Live, Laugh, Love


I know it’s been awhile since I’ve written. I always feel like I should give you a reason but I guess the truth is just that I’ve put my writing on the back burner for awhile. I may pull it off the stove soon because it helps so much when I need to talk and right now I have soooo much going on inside. So many changes and adjustments and honestly – I’ve never been good with change. I don’t have the life vests I used to have to hold me up and I suppose that’s a sign that I need to tread some water on my own. That’s how we grow though right? Life and people are in a continual and constant state of flux even though we don’t see it.
I’ve told you before that I deal with depression at times. I really don’t notice it very often. There are times though that I’m not sure whether what I’m feeling is from depression or just part of who I am. Truthfully, it doesn’t really matter because the feelings are the same regardless of the origin. I refer to those feelings as “the sad” because that’s what it can be. An overwhelming sadness that I can’t pinpoint a reason for. Sometimes I try to ignore it because it does go away on its own, but sometimes I try to delve in more to try and find out what’s going on inside. I used to always think I needed to figure out where the sadness was coming from, but sometimes it just is – and the reasons don’t matter.
Tonight is sadness. But it’s ok. Tonight I know where it comes from and I know that it’s a part of letting go. Letting go of things that change and fade.
It’s life and sometimes life hurts. But we can’t be afraid of it. We can grieve the changes – the losses, but we also need to recognize that we will be ok. We’ve been put to the test before and we’re stronger than we think we are. If people could see the incredible journey and everything we’ve been through in life, they’d realize just how exceptionally strong we are…even when they can only see what they perceive to be weakness. We are left with the suit of armor we wore on our journey, but it is betrayed by the tears that come way too soon anymore and last a little longer than they used to. It’s ok to cry.

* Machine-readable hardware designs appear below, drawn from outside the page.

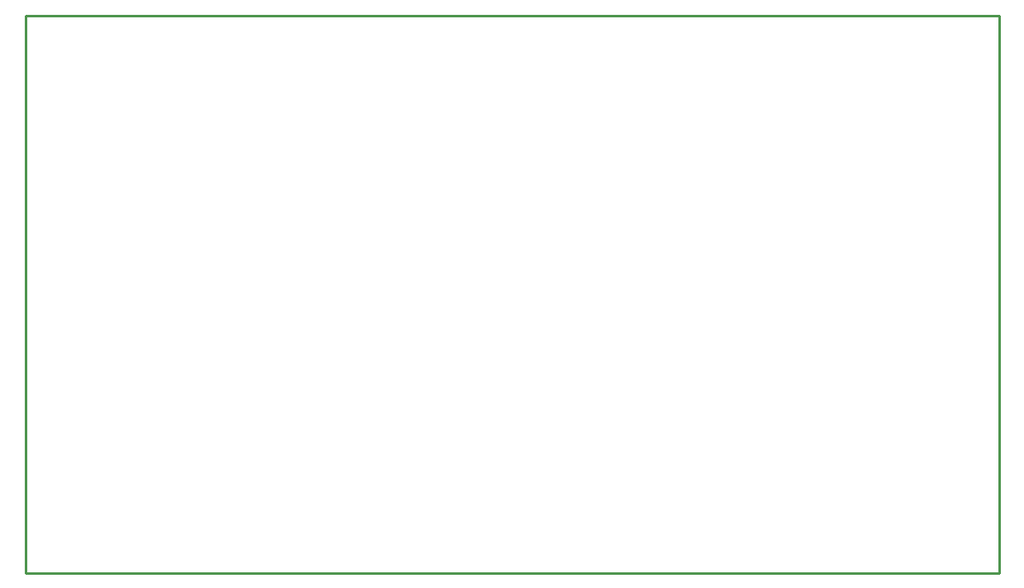
<source format=gbr>
G04 EAGLE Gerber RS-274X export*
G75*
%MOMM*%
%FSLAX34Y34*%
%LPD*%
%IN*%
%IPPOS*%
%AMOC8*
5,1,8,0,0,1.08239X$1,22.5*%
G01*
%ADD10C,0.254000*%


D10*
X0Y0D02*
X996950Y0D01*
X996950Y571500D01*
X0Y571500D01*
X0Y0D01*
M02*

</source>
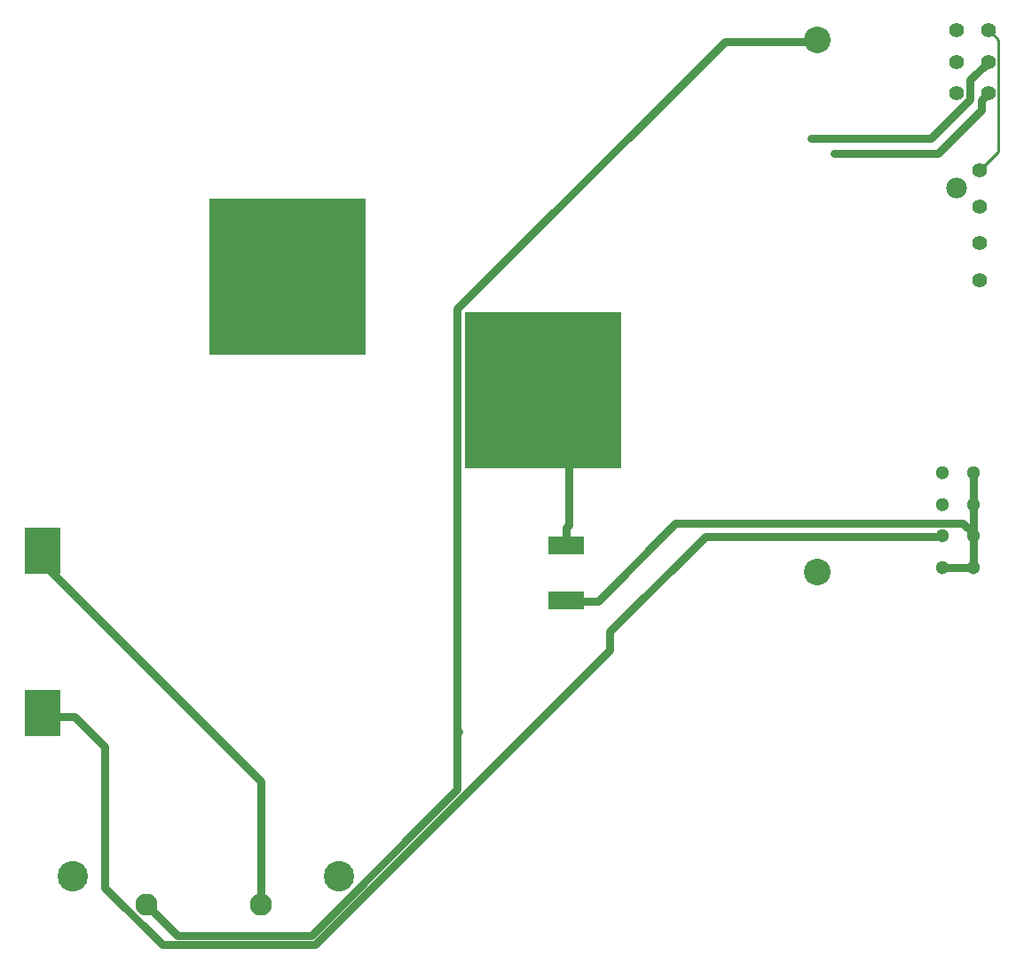
<source format=gtl>
G04 #@! TF.GenerationSoftware,KiCad,Pcbnew,5.0.2-bee76a0~70~ubuntu18.04.1*
G04 #@! TF.CreationDate,2019-04-30T11:18:50-04:00*
G04 #@! TF.ProjectId,AIR_Mount_Plus,4149525f-4d6f-4756-9e74-5f506c75732e,rev?*
G04 #@! TF.SameCoordinates,Original*
G04 #@! TF.FileFunction,Copper,L1,Top*
G04 #@! TF.FilePolarity,Positive*
%FSLAX46Y46*%
G04 Gerber Fmt 4.6, Leading zero omitted, Abs format (unit mm)*
G04 Created by KiCad (PCBNEW 5.0.2-bee76a0~70~ubuntu18.04.1) date Tue 30 Apr 2019 11:18:50 AM EDT*
%MOMM*%
%LPD*%
G01*
G04 APERTURE LIST*
G04 #@! TA.AperFunction,ComponentPad*
%ADD10C,2.540000*%
G04 #@! TD*
G04 #@! TA.AperFunction,ComponentPad*
%ADD11C,2.120000*%
G04 #@! TD*
G04 #@! TA.AperFunction,ComponentPad*
%ADD12C,2.900000*%
G04 #@! TD*
G04 #@! TA.AperFunction,SMDPad,CuDef*
%ADD13R,3.500000X1.780000*%
G04 #@! TD*
G04 #@! TA.AperFunction,ComponentPad*
%ADD14C,1.400000*%
G04 #@! TD*
G04 #@! TA.AperFunction,ComponentPad*
%ADD15C,1.300000*%
G04 #@! TD*
G04 #@! TA.AperFunction,ComponentPad*
%ADD16C,1.397000*%
G04 #@! TD*
G04 #@! TA.AperFunction,ComponentPad*
%ADD17C,1.981000*%
G04 #@! TD*
G04 #@! TA.AperFunction,ComponentPad*
%ADD18R,15.000000X15.000000*%
G04 #@! TD*
G04 #@! TA.AperFunction,ComponentPad*
%ADD19C,1.700000*%
G04 #@! TD*
G04 #@! TA.AperFunction,SMDPad,CuDef*
%ADD20R,3.400000X4.500000*%
G04 #@! TD*
G04 #@! TA.AperFunction,ViaPad*
%ADD21C,0.609600*%
G04 #@! TD*
G04 #@! TA.AperFunction,Conductor*
%ADD22C,0.762000*%
G04 #@! TD*
G04 #@! TA.AperFunction,Conductor*
%ADD23C,0.254000*%
G04 #@! TD*
G04 APERTURE END LIST*
D10*
G04 #@! TO.P,K1,1*
G04 #@! TO.N,/Discharge_TS+*
X267100000Y-75700000D03*
G04 #@! TO.P,K1,2*
G04 #@! TO.N,Net-(K1-Pad2)*
X267100000Y-24900000D03*
G04 #@! TD*
D11*
G04 #@! TO.P,R2,1*
G04 #@! TO.N,/TS+*
X213969600Y-107467400D03*
G04 #@! TO.P,R2,2*
G04 #@! TO.N,Net-(K1-Pad2)*
X203069600Y-107467400D03*
D12*
G04 #@! TO.P,R2,4*
G04 #@! TO.N,N/C*
X221462600Y-104797400D03*
G04 #@! TO.P,R2,5*
X196062600Y-104797400D03*
G04 #@! TD*
D13*
G04 #@! TO.P,F1,1*
G04 #@! TO.N,/TS+*
X243078000Y-73152000D03*
G04 #@! TO.P,F1,2*
G04 #@! TO.N,/BSPD_Current_Sensor*
X243078000Y-78432000D03*
G04 #@! TD*
D14*
G04 #@! TO.P,J1,6*
G04 #@! TO.N,/Coil+*
X280400000Y-24000000D03*
G04 #@! TO.P,J1,5*
G04 #@! TO.N,/Coil-*
X280400000Y-27000000D03*
G04 #@! TO.P,J1,4*
G04 #@! TO.N,/AUX+*
X280400000Y-30000000D03*
G04 #@! TO.P,J1,3*
G04 #@! TO.N,/AUX-*
X283400000Y-24000000D03*
G04 #@! TO.P,J1,2*
G04 #@! TO.N,/Shutdown_In*
X283400000Y-27000000D03*
G04 #@! TO.P,J1,1*
G04 #@! TO.N,/GND*
X283400000Y-30000000D03*
G04 #@! TD*
D15*
G04 #@! TO.P,J2,1*
G04 #@! TO.N,/BSPD_Current_Sensor*
X282001228Y-75257894D03*
G04 #@! TO.P,J2,6*
G04 #@! TO.N,/TSMP+*
X279001228Y-72257894D03*
G04 #@! TO.P,J2,3*
G04 #@! TO.N,/BSPD_Current_Sensor*
X282001228Y-69257894D03*
G04 #@! TO.P,J2,4*
X282001228Y-66257894D03*
G04 #@! TO.P,J2,7*
G04 #@! TO.N,/Discharge_TS+*
X279001228Y-69257894D03*
G04 #@! TO.P,J2,5*
G04 #@! TO.N,/BSPD_Current_Sensor*
X279001228Y-75257894D03*
G04 #@! TO.P,J2,2*
X282001228Y-72257894D03*
G04 #@! TO.P,J2,8*
G04 #@! TO.N,Net-(J2-Pad8)*
X279001228Y-66257894D03*
G04 #@! TD*
D16*
G04 #@! TO.P,J3,2*
G04 #@! TO.N,/AUX+*
X282600000Y-40850000D03*
G04 #@! TO.P,J3,1*
G04 #@! TO.N,/AUX-*
X282600000Y-37350000D03*
D17*
G04 #@! TO.P,J3,*
G04 #@! TO.N,*
X280370000Y-39100000D03*
D16*
G04 #@! TO.P,J3,3*
G04 #@! TO.N,/Coil-*
X282600000Y-44350000D03*
G04 #@! TO.P,J3,4*
G04 #@! TO.N,/Coil+*
X282600000Y-47850000D03*
G04 #@! TD*
D18*
G04 #@! TO.P,J4,1*
G04 #@! TO.N,/BAT+*
X216535832Y-47491956D03*
D19*
X220345832Y-53841956D03*
X222885832Y-53841956D03*
X217805832Y-53841956D03*
X215265832Y-53841956D03*
X212725832Y-53841956D03*
X210185832Y-53841956D03*
X220345832Y-41141956D03*
X215265832Y-41141956D03*
X217805832Y-41141956D03*
X210185832Y-41141956D03*
X222885832Y-41141956D03*
X212725832Y-41141956D03*
G04 #@! TD*
G04 #@! TO.P,J5,1*
G04 #@! TO.N,/TS+*
X237072336Y-52029409D03*
X247232336Y-52029409D03*
X234532336Y-52029409D03*
X242152336Y-52029409D03*
X239612336Y-52029409D03*
X244692336Y-52029409D03*
X234532336Y-64729409D03*
X237072336Y-64729409D03*
X239612336Y-64729409D03*
X242152336Y-64729409D03*
X247232336Y-64729409D03*
X244692336Y-64729409D03*
D18*
X240882336Y-58379409D03*
G04 #@! TD*
D20*
G04 #@! TO.P,R1,1*
G04 #@! TO.N,/TS+*
X193120000Y-73660000D03*
G04 #@! TO.P,R1,2*
G04 #@! TO.N,/TSMP+*
X193120000Y-89160000D03*
G04 #@! TD*
D21*
G04 #@! TO.N,/Shutdown_In*
X266480000Y-34330000D03*
G04 #@! TO.N,/GND*
X268720000Y-35720000D03*
G04 #@! TD*
D22*
G04 #@! TO.N,Net-(K1-Pad2)*
X232695234Y-91100000D02*
X232848935Y-90946299D01*
X218795434Y-110400000D02*
X232695234Y-96500200D01*
X232695234Y-96500200D02*
X232695234Y-89900000D01*
X206002200Y-110400000D02*
X218795434Y-110400000D01*
X203069600Y-107467400D02*
X206002200Y-110400000D01*
X232695234Y-74295234D02*
X232695234Y-89900000D01*
X232695234Y-89900000D02*
X232695234Y-91100000D01*
X232695234Y-50606389D02*
X258251623Y-25050000D01*
X232695234Y-74295234D02*
X232695234Y-50606389D01*
X258251623Y-25050000D02*
X267375000Y-25050000D01*
D23*
G04 #@! TO.N,/AUX-*
X284379401Y-35570599D02*
X284379401Y-24904401D01*
X282600000Y-37350000D02*
X284379401Y-35570599D01*
X284379401Y-24904401D02*
X283500000Y-24025000D01*
X283500000Y-24025000D02*
X283500000Y-24350000D01*
X283500000Y-24350000D02*
X283500000Y-24400000D01*
G04 #@! TO.N,/Shutdown_In*
X283425000Y-27000000D02*
X283375000Y-26950000D01*
D22*
X277895434Y-34330000D02*
X266480000Y-34330000D01*
X281633401Y-30592033D02*
X277895434Y-34330000D01*
X283400000Y-27000000D02*
X281633401Y-28766599D01*
X281633401Y-28766599D02*
X281633401Y-30592033D01*
G04 #@! TO.N,/GND*
X282700001Y-30699999D02*
X282700001Y-31639999D01*
X283400000Y-30000000D02*
X282700001Y-30699999D01*
X282700001Y-31639999D02*
X278620000Y-35720000D01*
X278620000Y-35720000D02*
X268720000Y-35720000D01*
G04 #@! TO.N,/TSMP+*
X256364566Y-72300000D02*
X277300000Y-72300000D01*
X247300000Y-83188605D02*
X247300000Y-81364566D01*
X204558376Y-111314410D02*
X219174195Y-111314410D01*
X277300000Y-72300000D02*
X279000000Y-72300000D01*
X199072500Y-105828534D02*
X204558376Y-111314410D01*
X193675000Y-89560400D02*
X196227700Y-89560400D01*
X219174195Y-111314410D02*
X247300000Y-83188605D01*
X196227700Y-89560400D02*
X199072500Y-92405200D01*
X247300000Y-81364566D02*
X256364566Y-72300000D01*
X276700000Y-72300000D02*
X277300000Y-72300000D01*
X199072500Y-92405200D02*
X199072500Y-105828534D01*
G04 #@! TO.N,/BSPD_Current_Sensor*
X271057507Y-71074493D02*
X280974493Y-71074493D01*
X280974493Y-71074493D02*
X282100000Y-72200000D01*
X279001228Y-75257894D02*
X281842106Y-75257894D01*
X281842106Y-75257894D02*
X282000000Y-75100000D01*
X282000000Y-75100000D02*
X282000000Y-66300000D01*
X271057507Y-71074493D02*
X270874493Y-71074493D01*
X271057507Y-71074493D02*
X253537507Y-71074493D01*
X253537507Y-71074493D02*
X246126000Y-78486000D01*
X246126000Y-78486000D02*
X243332000Y-78486000D01*
G04 #@! TO.N,/TS+*
X193675000Y-75387200D02*
X214000000Y-95712200D01*
X193675000Y-72542400D02*
X193675000Y-75387200D01*
X214000000Y-95712200D02*
X214000000Y-107300000D01*
X243078000Y-71500000D02*
X243332000Y-71246000D01*
X243078000Y-73152000D02*
X243078000Y-71500000D01*
X243332000Y-71246000D02*
X243332000Y-64516000D01*
G04 #@! TD*
M02*

</source>
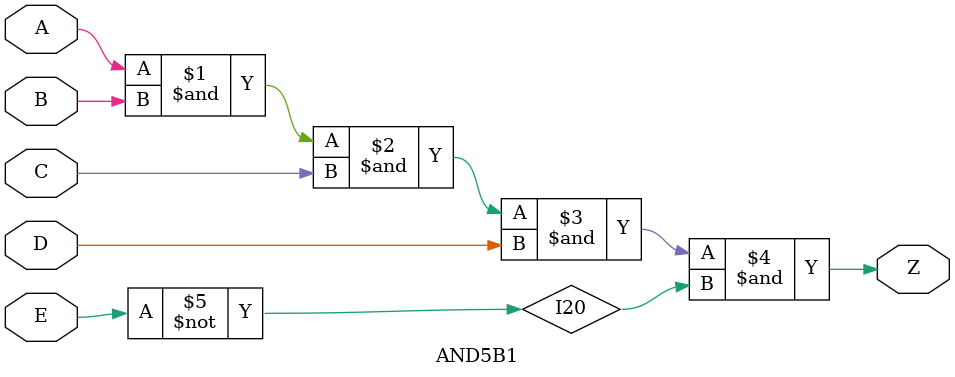
<source format=v>
`resetall
`timescale 1 ns / 100 ps

/* Created by DB2VERILOG Version 1.0.1.1 on Wed May 11 13:52:42 1994 */
/* module compiled from "lsl2db 3.6.4" run */


`celldefine
module  AND5B1  (A, B, C, D, E, Z);
input  A, B, C, D, E;
output Z;
and INST2 (Z, A, B, C, D, I20);
not INST21 (I20, E);

endmodule 
`endcelldefine

</source>
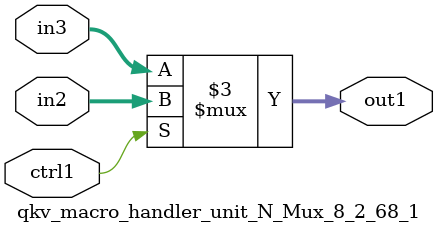
<source format=v>

`timescale 1ps / 1ps


module qkv_macro_handler_unit_N_Mux_8_2_68_1( in3, in2, ctrl1, out1 );

    input [7:0] in3;
    input [7:0] in2;
    input ctrl1;
    output [7:0] out1;
    reg [7:0] out1;

    
    // rtl_process:qkv_macro_handler_unit_N_Mux_8_2_68_1/qkv_macro_handler_unit_N_Mux_8_2_68_1_thread_1
    always @*
      begin : qkv_macro_handler_unit_N_Mux_8_2_68_1_thread_1
        case (ctrl1) 
          1'b1: 
            begin
              out1 = in2;
            end
          default: 
            begin
              out1 = in3;
            end
        endcase
      end

endmodule


</source>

It’s ok to ache inside…and it’s ok to feel great sadness. Tomorrow the sun may be bright again and if it isn’t – it will be soon enough.

“The easiest thing in the world is to be what you are, what you feel. The hardest thing to be is what other people want you to be.”
Leo F. Buscaglia

Ciao amici

Time in a Bottle


“If I could save time in a bottle
The first thing that I’d like to do
Is to save every day
‘Til eternity passes away
Just to spend them with you
If I could make days last forever
If words could make wishes come true
I’d save every day like a treasure and then,
Again, I would spend them with you”

These lyrics are from the Jim Croce song “Time in a Bottle”. The song’s been playing through my mind tonight. I’m sure other people have this same “phenomenon” happen to them – often a song will start going through my mind that I haven’t heard or listened to in years, and when it gets to my consciousness I realize that the lyrics in the song that my subconscious conjured up, are a direct hit on what I’m feeling on an emotional level. I’d understand if they were current songs I had been listening to recently, but they’re years and sometimes decades old.
I see how this song is speaking to me tonight. I had a wonderful day with good friends and fun, and I’m ok tonight – I really am, but a sadness has crept in. I know it’s momentary. I know that soon it will have passed.
It’s a week of anniversaries. Maddie’s birth and death earlier this week and my Dad’s death today.
I’m not bothered by the sadness tonight though. I think it’s a bit of a gift. It makes me pause and spend time with my thoughts and feelings. I couldn’t have expressed any better than this song does, what I’m feeling tonight. Thoughts of Maddie, or Mom and Dad’s deaths aren’t making me sad today I don’t think. What these anniversaries ARE doing though is making me realize how much I love the people in my life and don’t want to lose them. That’s where tonight’s sadness is coming from. Because I’ve been through it so many times, I know there’s no guarantees in life. The old die and the young die. I wish I could stop time and I wish I could find a way to let the people in my life know how much they mean to me before I can’t anymore, but that’s not how things work. Each loss that’s mourned can serve to remind me of the good in my life. That’s how I’m choosing today. If only I really could save time in a bottle.